Los desbordes de ríos que han azotado la capital peruana nos traen a una incontestable realidad: la tremenda vulnerabilidad de Lima ante los desastres naturales, cultivada a pulso a base de la improvisación y la ausencia de institucionalidad formal para su crecimiento.

El premier Zavala “descubre” que no estábamos preparados para afrontar estos desastres. ¿En serio nos llama a sorpresa? ¿Nos creemos el cuento de que Defensa Civil está a la altura o que basta la mochilita recomendada y los simulacros bamba, sí esos que todos toman a broma como un break de oficina o de clases de la universidad, con los que nos comemos el cuento de que “nos estamos preparando”?

Si unos pocos desbordes ponen a Lima de cabeza, imaginen lo que nos haría un terremoto grado ocho como los que azotaron Chile en los últimos años. La estamos sacando barata. ¿Será cierto que Dios es peruano?

¿Y todo por qué? Porque Lima ha crecido sobre la base de la única “institución” que realmente cala en el ADN cultural del peruano: la informalidad. Ha crecido “a la mala”, como sea. Bajo el espíritu del “después ya vemos” o del conocido “no pasa nada”. Ante la ausencia de institucionalidad oficial, el espacio se llena con la otra.
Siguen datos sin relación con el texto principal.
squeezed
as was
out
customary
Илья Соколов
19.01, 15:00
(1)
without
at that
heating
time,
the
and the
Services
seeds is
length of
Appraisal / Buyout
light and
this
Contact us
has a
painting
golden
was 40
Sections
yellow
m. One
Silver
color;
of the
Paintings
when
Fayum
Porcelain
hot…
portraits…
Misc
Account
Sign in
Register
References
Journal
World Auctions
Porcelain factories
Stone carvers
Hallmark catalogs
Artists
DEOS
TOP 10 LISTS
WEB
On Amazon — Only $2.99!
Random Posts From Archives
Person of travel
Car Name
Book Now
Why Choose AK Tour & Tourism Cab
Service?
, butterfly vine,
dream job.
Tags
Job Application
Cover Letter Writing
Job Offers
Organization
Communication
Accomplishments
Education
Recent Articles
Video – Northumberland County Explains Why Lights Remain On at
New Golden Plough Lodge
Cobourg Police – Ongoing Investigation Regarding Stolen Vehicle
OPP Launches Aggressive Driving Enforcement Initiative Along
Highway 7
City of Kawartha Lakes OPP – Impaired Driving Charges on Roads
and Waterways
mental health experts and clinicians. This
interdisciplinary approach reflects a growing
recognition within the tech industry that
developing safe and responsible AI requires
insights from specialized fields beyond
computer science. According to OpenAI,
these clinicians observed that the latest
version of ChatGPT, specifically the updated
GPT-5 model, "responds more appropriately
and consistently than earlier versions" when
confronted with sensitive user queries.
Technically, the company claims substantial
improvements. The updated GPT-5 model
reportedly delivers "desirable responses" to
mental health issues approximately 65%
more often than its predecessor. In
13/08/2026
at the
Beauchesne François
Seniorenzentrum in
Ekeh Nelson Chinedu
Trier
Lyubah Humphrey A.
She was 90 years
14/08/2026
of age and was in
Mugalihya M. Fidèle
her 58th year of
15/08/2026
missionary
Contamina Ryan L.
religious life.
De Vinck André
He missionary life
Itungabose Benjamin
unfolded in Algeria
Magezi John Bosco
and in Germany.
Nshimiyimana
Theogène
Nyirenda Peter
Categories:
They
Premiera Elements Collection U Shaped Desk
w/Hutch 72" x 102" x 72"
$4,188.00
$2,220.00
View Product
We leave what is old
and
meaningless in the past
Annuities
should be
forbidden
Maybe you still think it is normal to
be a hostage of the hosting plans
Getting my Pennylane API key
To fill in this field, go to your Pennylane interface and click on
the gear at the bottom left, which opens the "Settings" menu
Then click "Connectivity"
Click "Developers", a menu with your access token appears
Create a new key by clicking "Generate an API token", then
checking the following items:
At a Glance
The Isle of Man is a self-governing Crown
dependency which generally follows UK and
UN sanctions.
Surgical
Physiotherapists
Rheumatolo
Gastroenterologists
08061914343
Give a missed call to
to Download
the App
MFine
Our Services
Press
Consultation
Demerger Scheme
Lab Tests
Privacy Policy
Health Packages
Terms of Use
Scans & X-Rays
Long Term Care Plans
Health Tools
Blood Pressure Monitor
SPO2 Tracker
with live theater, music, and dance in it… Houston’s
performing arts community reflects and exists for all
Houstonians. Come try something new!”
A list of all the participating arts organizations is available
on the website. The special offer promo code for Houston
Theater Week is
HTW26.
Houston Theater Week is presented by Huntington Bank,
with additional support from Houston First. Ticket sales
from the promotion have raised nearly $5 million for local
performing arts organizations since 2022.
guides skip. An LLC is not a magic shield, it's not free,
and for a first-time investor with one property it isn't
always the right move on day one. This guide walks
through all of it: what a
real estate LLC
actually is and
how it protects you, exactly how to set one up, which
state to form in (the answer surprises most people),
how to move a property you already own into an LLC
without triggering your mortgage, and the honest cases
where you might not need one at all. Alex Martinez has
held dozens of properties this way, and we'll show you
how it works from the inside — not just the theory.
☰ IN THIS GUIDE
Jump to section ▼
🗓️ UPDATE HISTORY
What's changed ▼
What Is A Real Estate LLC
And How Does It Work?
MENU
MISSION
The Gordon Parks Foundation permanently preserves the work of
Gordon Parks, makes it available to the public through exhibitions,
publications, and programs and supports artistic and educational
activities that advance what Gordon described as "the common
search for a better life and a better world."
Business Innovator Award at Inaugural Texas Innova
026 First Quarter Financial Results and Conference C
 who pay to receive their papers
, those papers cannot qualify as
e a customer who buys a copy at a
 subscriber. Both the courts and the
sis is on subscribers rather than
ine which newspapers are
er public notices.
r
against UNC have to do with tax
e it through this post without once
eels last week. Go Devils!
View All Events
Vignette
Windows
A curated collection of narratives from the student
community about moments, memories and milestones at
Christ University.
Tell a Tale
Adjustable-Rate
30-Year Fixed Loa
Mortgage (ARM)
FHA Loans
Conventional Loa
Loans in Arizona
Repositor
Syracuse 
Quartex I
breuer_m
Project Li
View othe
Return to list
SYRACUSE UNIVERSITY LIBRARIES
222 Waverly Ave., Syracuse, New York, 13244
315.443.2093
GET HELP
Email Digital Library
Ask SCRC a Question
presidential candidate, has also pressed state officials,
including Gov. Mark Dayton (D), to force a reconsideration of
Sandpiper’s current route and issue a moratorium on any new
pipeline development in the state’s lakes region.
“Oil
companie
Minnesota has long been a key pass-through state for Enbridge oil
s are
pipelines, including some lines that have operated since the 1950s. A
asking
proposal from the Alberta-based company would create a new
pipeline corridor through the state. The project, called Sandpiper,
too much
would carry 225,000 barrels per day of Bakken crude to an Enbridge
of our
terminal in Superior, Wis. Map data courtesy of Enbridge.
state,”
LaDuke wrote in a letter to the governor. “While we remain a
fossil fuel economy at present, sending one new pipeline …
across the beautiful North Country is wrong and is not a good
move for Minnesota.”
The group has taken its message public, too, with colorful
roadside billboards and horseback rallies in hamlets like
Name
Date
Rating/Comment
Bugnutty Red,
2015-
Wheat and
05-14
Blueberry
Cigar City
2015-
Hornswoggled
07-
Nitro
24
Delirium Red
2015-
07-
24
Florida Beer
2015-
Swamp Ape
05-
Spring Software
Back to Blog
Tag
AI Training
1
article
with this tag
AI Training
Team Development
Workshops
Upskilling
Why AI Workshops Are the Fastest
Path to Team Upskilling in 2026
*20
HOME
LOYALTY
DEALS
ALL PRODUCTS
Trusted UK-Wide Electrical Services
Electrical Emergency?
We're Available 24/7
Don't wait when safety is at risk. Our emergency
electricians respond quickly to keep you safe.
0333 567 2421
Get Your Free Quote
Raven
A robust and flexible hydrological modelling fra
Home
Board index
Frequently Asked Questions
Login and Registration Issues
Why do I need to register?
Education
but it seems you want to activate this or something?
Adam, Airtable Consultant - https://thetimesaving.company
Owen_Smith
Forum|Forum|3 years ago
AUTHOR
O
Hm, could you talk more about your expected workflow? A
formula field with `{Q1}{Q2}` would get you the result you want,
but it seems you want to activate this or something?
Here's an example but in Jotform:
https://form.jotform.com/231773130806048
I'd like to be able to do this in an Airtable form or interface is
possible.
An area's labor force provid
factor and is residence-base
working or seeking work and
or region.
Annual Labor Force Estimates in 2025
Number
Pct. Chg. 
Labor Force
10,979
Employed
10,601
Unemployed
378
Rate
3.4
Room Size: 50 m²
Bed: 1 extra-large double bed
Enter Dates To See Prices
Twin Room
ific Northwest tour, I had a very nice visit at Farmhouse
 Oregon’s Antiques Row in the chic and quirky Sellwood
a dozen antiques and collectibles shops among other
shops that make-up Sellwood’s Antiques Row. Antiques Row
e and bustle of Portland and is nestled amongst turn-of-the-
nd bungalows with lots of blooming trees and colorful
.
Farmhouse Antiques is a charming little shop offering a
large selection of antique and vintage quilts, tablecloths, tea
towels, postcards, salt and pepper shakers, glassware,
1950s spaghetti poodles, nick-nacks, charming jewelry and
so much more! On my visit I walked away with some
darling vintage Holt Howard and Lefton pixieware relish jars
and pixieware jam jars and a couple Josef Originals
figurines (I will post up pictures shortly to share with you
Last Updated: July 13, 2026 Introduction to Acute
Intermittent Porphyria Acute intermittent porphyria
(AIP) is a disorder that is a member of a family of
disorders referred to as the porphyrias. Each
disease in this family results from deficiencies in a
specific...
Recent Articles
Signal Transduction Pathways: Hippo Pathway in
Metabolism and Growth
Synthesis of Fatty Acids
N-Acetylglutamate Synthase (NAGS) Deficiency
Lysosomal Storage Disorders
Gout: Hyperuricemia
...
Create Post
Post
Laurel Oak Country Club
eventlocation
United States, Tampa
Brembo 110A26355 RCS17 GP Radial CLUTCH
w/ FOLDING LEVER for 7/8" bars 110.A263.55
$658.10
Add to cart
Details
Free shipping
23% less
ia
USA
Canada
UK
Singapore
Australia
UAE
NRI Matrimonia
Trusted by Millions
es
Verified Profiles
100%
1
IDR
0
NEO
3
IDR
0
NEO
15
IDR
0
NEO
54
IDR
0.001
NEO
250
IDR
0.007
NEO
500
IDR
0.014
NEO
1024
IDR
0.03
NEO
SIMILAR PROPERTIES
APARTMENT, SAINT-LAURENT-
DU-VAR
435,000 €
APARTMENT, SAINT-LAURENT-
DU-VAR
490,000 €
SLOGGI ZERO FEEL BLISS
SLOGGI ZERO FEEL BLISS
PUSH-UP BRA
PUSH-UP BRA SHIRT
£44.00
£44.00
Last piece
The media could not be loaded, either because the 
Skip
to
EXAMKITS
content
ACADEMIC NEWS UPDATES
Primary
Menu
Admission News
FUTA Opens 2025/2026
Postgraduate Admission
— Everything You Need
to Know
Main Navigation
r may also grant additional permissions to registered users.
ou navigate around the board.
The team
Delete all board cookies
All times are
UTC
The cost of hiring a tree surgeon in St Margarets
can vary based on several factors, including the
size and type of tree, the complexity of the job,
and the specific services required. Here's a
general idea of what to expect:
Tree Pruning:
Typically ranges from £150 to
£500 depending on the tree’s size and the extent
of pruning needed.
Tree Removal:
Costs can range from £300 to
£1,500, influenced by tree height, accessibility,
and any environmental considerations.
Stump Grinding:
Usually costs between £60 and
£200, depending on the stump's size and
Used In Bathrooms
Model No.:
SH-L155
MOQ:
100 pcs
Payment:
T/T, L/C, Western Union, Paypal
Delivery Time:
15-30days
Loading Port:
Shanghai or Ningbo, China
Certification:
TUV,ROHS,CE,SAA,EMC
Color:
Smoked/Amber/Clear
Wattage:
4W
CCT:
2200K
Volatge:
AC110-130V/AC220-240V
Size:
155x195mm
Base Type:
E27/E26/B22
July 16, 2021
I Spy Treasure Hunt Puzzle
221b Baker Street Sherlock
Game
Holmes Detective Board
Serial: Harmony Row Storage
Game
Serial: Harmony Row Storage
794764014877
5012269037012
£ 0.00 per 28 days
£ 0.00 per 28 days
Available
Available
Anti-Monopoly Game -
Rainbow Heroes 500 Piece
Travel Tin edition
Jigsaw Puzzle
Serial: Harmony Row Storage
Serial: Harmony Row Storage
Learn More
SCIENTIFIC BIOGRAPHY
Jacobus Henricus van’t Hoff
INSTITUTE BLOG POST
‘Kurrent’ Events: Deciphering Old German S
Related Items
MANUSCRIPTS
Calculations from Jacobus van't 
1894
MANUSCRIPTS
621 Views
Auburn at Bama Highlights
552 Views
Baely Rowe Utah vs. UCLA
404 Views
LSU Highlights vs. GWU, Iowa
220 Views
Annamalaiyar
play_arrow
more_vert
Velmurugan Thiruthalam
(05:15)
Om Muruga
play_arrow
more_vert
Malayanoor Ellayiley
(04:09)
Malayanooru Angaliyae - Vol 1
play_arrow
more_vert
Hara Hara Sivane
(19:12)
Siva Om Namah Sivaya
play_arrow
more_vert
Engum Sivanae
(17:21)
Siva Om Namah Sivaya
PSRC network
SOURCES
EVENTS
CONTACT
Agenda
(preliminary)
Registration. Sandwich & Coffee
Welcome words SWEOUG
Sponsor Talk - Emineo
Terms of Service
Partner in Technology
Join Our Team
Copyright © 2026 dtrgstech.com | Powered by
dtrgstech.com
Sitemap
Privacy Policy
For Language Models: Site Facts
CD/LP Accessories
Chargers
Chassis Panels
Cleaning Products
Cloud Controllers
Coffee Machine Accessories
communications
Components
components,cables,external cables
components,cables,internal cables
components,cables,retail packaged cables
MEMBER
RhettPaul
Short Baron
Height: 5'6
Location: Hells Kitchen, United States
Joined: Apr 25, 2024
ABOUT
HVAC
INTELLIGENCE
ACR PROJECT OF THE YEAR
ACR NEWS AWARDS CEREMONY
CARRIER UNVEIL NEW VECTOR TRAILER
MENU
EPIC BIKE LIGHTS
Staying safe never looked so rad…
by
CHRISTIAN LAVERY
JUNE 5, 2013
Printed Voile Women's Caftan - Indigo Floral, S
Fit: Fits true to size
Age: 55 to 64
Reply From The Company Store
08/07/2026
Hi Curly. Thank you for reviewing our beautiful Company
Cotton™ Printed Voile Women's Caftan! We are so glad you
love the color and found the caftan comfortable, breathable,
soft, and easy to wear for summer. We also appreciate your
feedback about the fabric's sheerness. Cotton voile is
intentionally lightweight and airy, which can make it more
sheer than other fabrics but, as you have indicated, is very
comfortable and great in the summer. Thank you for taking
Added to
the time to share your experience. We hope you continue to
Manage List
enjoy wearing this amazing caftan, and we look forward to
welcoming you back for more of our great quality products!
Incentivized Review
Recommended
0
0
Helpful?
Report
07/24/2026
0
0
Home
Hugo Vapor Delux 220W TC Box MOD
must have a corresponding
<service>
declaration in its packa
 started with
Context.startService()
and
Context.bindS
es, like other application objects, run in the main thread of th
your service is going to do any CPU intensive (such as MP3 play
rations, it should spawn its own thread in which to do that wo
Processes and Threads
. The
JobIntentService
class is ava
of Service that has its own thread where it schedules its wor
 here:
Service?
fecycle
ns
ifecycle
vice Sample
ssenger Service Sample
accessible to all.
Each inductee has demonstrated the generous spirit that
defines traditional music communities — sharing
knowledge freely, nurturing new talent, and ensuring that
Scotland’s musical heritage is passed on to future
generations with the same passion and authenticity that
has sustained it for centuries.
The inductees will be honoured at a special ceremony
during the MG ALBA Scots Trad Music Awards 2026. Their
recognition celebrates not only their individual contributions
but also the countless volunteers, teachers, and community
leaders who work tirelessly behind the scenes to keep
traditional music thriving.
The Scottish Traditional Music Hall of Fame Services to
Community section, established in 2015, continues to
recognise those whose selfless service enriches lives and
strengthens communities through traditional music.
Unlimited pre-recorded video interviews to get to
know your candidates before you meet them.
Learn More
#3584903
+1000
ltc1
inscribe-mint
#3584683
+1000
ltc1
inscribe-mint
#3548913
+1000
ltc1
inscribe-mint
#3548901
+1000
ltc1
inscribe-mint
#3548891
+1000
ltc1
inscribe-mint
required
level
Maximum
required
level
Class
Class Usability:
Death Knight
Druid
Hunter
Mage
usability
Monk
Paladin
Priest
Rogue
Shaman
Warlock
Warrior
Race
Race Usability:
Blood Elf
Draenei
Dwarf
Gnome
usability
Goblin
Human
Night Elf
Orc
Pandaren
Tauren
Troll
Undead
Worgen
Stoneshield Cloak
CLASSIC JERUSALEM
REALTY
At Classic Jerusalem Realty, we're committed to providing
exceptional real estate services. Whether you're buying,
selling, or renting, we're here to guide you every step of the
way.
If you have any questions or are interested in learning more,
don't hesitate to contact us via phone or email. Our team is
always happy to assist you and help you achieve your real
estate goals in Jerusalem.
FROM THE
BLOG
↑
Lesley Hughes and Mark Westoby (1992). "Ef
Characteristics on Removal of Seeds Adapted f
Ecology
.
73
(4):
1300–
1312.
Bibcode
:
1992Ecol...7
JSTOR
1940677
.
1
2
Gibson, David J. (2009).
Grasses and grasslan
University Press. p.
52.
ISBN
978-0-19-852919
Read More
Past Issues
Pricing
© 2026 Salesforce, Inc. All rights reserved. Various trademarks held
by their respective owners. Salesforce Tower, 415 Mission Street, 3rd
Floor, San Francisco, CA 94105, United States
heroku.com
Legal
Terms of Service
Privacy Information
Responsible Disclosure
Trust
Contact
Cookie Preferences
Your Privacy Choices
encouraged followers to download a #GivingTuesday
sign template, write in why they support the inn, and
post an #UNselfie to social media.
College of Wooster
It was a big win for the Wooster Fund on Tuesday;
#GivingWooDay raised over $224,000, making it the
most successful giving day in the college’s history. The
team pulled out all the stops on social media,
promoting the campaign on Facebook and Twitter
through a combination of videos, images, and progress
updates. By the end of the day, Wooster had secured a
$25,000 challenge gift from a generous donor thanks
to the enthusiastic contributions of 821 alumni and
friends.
Otras “instituciones” derivadas de la anterior han sido, por supuesto, la invasión y el consecuente tráfico de terrenos. Tan fuertes son que permanecen en el tiempo sin importar qué nuevo alcalde llegue o qué presidente. Nadie choca con eso, porque se trata de un circuito dinerario donde están involucrados desde traficantes y alcaldes hasta las mismas fuerzas armadas y policiales. No es casual que año tras año, con sus más y sus menos, se repitan las mismas tragedias urbanas. Y así, mientras el marketing de la capital hacia afuera es bueno, en la realidad de lo interno, se sigue pudriendo. Pero Dios es peruano. Tendrá que bastar.